**Brief:** Lay out every line of the records below as a JSON list of strings, with one string per line and blank lines omitted.
⁂
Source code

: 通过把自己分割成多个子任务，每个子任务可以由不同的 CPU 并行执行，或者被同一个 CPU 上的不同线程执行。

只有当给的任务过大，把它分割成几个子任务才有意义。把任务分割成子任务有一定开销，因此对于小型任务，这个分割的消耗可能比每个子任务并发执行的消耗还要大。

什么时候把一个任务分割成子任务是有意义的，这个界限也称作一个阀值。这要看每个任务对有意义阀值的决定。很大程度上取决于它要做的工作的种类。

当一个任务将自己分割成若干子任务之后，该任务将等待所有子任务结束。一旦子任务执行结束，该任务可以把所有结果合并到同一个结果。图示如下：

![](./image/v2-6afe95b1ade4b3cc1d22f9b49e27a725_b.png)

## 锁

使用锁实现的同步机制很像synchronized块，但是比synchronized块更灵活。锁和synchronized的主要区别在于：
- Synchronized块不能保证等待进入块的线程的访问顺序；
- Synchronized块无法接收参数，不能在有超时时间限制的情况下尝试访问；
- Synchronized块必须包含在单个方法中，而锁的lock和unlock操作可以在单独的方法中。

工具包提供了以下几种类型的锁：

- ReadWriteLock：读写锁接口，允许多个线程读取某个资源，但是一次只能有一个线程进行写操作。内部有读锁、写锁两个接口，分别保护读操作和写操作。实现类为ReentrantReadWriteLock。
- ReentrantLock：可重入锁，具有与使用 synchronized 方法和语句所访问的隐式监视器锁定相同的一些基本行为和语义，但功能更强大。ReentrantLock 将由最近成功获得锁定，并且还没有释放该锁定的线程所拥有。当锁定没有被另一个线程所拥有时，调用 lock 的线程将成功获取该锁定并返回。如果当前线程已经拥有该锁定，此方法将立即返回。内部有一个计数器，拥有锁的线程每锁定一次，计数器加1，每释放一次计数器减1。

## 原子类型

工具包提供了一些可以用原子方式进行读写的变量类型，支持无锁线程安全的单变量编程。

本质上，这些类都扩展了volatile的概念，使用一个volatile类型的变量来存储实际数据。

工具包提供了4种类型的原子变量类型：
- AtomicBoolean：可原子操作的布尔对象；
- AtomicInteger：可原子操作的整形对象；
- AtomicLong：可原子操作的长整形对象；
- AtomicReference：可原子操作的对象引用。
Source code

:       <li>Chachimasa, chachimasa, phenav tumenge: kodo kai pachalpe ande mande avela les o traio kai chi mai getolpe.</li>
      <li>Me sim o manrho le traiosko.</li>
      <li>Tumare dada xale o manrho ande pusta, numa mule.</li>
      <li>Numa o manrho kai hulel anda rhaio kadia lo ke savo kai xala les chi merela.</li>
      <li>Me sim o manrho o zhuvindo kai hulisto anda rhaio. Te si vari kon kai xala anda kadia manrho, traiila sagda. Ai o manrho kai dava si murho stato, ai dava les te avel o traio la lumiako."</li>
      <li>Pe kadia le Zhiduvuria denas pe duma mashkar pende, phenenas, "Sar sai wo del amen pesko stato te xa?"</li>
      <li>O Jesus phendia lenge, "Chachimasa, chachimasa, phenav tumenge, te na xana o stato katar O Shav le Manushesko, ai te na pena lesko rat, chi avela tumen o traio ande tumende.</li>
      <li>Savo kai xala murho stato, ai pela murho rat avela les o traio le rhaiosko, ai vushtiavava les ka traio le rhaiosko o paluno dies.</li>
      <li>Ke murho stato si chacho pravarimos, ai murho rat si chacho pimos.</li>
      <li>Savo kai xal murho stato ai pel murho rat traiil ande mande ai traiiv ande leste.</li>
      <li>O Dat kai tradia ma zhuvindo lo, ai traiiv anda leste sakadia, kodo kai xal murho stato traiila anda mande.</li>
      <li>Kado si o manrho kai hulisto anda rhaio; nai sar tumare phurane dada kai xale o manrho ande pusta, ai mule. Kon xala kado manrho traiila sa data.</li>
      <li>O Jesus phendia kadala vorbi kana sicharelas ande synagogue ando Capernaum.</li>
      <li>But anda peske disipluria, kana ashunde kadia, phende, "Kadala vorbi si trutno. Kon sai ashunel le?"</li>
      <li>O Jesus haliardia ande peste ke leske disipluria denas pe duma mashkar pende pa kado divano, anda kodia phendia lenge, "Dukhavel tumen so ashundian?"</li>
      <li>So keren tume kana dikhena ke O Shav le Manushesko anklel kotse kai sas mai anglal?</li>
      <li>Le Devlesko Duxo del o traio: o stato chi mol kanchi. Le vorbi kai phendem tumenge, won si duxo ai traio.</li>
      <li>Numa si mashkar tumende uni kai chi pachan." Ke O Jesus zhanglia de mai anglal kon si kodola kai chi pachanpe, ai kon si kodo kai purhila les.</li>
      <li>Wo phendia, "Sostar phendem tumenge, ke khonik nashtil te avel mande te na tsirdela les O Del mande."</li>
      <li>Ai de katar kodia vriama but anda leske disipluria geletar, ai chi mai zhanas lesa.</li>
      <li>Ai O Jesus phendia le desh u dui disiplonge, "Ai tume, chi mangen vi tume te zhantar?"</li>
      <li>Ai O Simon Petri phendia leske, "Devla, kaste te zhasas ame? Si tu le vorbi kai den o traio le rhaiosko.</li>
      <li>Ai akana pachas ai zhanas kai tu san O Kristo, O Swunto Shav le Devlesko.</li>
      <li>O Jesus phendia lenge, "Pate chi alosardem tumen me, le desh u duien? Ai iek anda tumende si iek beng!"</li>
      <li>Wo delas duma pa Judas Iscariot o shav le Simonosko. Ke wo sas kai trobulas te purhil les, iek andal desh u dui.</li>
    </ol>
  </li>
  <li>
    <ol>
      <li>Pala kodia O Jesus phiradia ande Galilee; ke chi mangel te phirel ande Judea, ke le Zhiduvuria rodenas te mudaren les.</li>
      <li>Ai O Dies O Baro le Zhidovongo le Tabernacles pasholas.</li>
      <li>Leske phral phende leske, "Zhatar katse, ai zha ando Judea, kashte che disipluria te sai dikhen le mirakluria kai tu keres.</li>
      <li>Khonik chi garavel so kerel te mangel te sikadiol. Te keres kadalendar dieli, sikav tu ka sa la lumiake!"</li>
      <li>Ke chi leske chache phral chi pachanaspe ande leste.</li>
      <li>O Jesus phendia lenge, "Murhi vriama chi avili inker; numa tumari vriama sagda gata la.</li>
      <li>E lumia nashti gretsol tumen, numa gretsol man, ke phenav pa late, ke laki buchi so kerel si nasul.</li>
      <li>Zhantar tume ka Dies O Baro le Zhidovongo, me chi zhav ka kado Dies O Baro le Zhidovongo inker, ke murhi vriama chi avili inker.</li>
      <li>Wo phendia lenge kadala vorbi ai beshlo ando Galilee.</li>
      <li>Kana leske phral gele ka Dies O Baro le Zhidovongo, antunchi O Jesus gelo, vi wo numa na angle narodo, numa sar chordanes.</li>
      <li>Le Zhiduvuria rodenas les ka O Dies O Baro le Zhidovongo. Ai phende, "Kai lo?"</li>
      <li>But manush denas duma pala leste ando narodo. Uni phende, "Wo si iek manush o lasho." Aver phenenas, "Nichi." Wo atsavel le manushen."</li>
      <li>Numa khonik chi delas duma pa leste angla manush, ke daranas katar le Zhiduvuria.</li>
⁂
**Output:**
[
  "Source code",
  ": 通过把自己分割成多个子任务，每个子任务可以由不同的 CPU 并行执行，或者被同一个 CPU 上的不同线程执行。",
  "只有当给的任务过大，把它分割成几个子任务才有意义。把任务分割成子任务有一定开销，因此对于小型任务，这个分割的消耗可能比每个子任务并发执行的消耗还要大。",
  "什么时候把一个任务分割成子任务是有意义的，这个界限也称作一个阀值。这要看每个任务对有意义阀值的决定。很大程度上取决于它要做的工作的种类。",
  "当一个任务将自己分割成若干子任务之后，该任务将等待所有子任务结束。一旦子任务执行结束，该任务可以把所有结果合并到同一个结果。图示如下：",
  "![](./image/v2-6afe95b1ade4b3cc1d22f9b49e27a725_b.png)",
  "## 锁",
  "使用锁实现的同步机制很像synchronized块，但是比synchronized块更灵活。锁和synchronized的主要区别在于：",
  "- Synchronized块不能保证等待进入块的线程的访问顺序；",
  "- Synchronized块无法接收参数，不能在有超时时间限制的情况下尝试访问；",
  "- Synchronized块必须包含在单个方法中，而锁的lock和unlock操作可以在单独的方法中。",
  "工具包提供了以下几种类型的锁：",
  "- ReadWriteLock：读写锁接口，允许多个线程读取某个资源，但是一次只能有一个线程进行写操作。内部有读锁、写锁两个接口，分别保护读操作和写操作。实现类为ReentrantReadWriteLock。",
  "- ReentrantLock：可重入锁，具有与使用 synchronized 方法和语句所访问的隐式监视器锁定相同的一些基本行为和语义，但功能更强大。ReentrantLock 将由最近成功获得锁定，并且还没有释放该锁定的线程所拥有。当锁定没有被另一个线程所拥有时，调用 lock 的线程将成功获取该锁定并返回。如果当前线程已经拥有该锁定，此方法将立即返回。内部有一个计数器，拥有锁的线程每锁定一次，计数器加1，每释放一次计数器减1。",
  "## 原子类型",
  "工具包提供了一些可以用原子方式进行读写的变量类型，支持无锁线程安全的单变量编程。",
  "本质上，这些类都扩展了volatile的概念，使用一个volatile类型的变量来存储实际数据。",
  "工具包提供了4种类型的原子变量类型：",
  "- AtomicBoolean：可原子操作的布尔对象；",
  "- AtomicInteger：可原子操作的整形对象；",
  "- AtomicLong：可原子操作的长整形对象；",
  "- AtomicReference：可原子操作的对象引用。",
  "Source code",
  ":       <li>Chachimasa, chachimasa, phenav tumenge: kodo kai pachalpe ande mande avela les o traio kai chi mai getolpe.</li>",
  "      <li>Me sim o manrho le traiosko.</li>",
  "      <li>Tumare dada xale o manrho ande pusta, numa mule.</li>",
  "      <li>Numa o manrho kai hulel anda rhaio kadia lo ke savo kai xala les chi merela.</li>",
  "      <li>Me sim o manrho o zhuvindo kai hulisto anda rhaio. Te si vari kon kai xala anda kadia manrho, traiila sagda. Ai o manrho kai dava si murho stato, ai dava les te avel o traio la lumiako.\"</li>",
  "      <li>Pe kadia le Zhiduvuria denas pe duma mashkar pende, phenenas, \"Sar sai wo del amen pesko stato te xa?\"</li>",
  "      <li>O Jesus phendia lenge, \"Chachimasa, chachimasa, phenav tumenge, te na xana o stato katar O Shav le Manushesko, ai te na pena lesko rat, chi avela tumen o traio ande tumende.</li>",
  "      <li>Savo kai xala murho stato, ai pela murho rat avela les o traio le rhaiosko, ai vushtiavava les ka traio le rhaiosko o paluno dies.</li>",
  "      <li>Ke murho stato si chacho pravarimos, ai murho rat si chacho pimos.</li>",
  "      <li>Savo kai xal murho stato ai pel murho rat traiil ande mande ai traiiv ande leste.</li>",
  "      <li>O Dat kai tradia ma zhuvindo lo, ai traiiv anda leste sakadia, kodo kai xal murho stato traiila anda mande.</li>",
  "      <li>Kado si o manrho kai hulisto anda rhaio; nai sar tumare phurane dada kai xale o manrho ande pusta, ai mule. Kon xala kado manrho traiila sa data.</li>",
  "      <li>O Jesus phendia kadala vorbi kana sicharelas ande synagogue ando Capernaum.</li>",
  "      <li>But anda peske disipluria, kana ashunde kadia, phende, \"Kadala vorbi si trutno. Kon sai ashunel le?\"</li>",
  "      <li>O Jesus haliardia ande peste ke leske disipluria denas pe duma mashkar pende pa kado divano, anda kodia phendia lenge, \"Dukhavel tumen so ashundian?\"</li>",
  "      <li>So keren tume kana dikhena ke O Shav le Manushesko anklel kotse kai sas mai anglal?</li>",
  "      <li>Le Devlesko Duxo del o traio: o stato chi mol kanchi. Le vorbi kai phendem tumenge, won si duxo ai traio.</li>",
  "      <li>Numa si mashkar tumende uni kai chi pachan.\" Ke O Jesus zhanglia de mai anglal kon si kodola kai chi pachanpe, ai kon si kodo kai purhila les.</li>",
  "      <li>Wo phendia, \"Sostar phendem tumenge, ke khonik nashtil te avel mande te na tsirdela les O Del mande.\"</li>",
  "      <li>Ai de katar kodia vriama but anda leske disipluria geletar, ai chi mai zhanas lesa.</li>",
  "      <li>Ai O Jesus phendia le desh u dui disiplonge, \"Ai tume, chi mangen vi tume te zhantar?\"</li>",
  "      <li>Ai O Simon Petri phendia leske, \"Devla, kaste te zhasas ame? Si tu le vorbi kai den o traio le rhaiosko.</li>",
  "      <li>Ai akana pachas ai zhanas kai tu san O Kristo, O Swunto Shav le Devlesko.</li>",
  "      <li>O Jesus phendia lenge, \"Pate chi alosardem tumen me, le desh u duien? Ai iek anda tumende si iek beng!\"</li>",
  "      <li>Wo delas duma pa Judas Iscariot o shav le Simonosko. Ke wo sas kai trobulas te purhil les, iek andal desh u dui.</li>",
  "    </ol>",
  "  </li>",
  "  <li>",
  "    <ol>",
  "      <li>Pala kodia O Jesus phiradia ande Galilee; ke chi mangel te phirel ande Judea, ke le Zhiduvuria rodenas te mudaren les.</li>",
  "      <li>Ai O Dies O Baro le Zhidovongo le Tabernacles pasholas.</li>",
  "      <li>Leske phral phende leske, \"Zhatar katse, ai zha ando Judea, kashte che disipluria te sai dikhen le mirakluria kai tu keres.</li>",
  "      <li>Khonik chi garavel so kerel te mangel te sikadiol. Te keres kadalendar dieli, sikav tu ka sa la lumiake!\"</li>",
  "      <li>Ke chi leske chache phral chi pachanaspe ande leste.</li>",
  "      <li>O Jesus phendia lenge, \"Murhi vriama chi avili inker; numa tumari vriama sagda gata la.</li>",
  "      <li>E lumia nashti gretsol tumen, numa gretsol man, ke phenav pa late, ke laki buchi so kerel si nasul.</li>",
  "      <li>Zhantar tume ka Dies O Baro le Zhidovongo, me chi zhav ka kado Dies O Baro le Zhidovongo inker, ke murhi vriama chi avili inker.</li>",
  "      <li>Wo phendia lenge kadala vorbi ai beshlo ando Galilee.</li>",
  "      <li>Kana leske phral gele ka Dies O Baro le Zhidovongo, antunchi O Jesus gelo, vi wo numa na angle narodo, numa sar chordanes.</li>",
  "      <li>Le Zhiduvuria rodenas les ka O Dies O Baro le Zhidovongo. Ai phende, \"Kai lo?\"</li>",
  "      <li>But manush denas duma pala leste ando narodo. Uni phende, \"Wo si iek manush o lasho.\" Aver phenenas, \"Nichi.\" Wo atsavel le manushen.\"</li>",
  "      <li>Numa khonik chi delas duma pa leste angla manush, ke daranas katar le Zhiduvuria.</li>"
]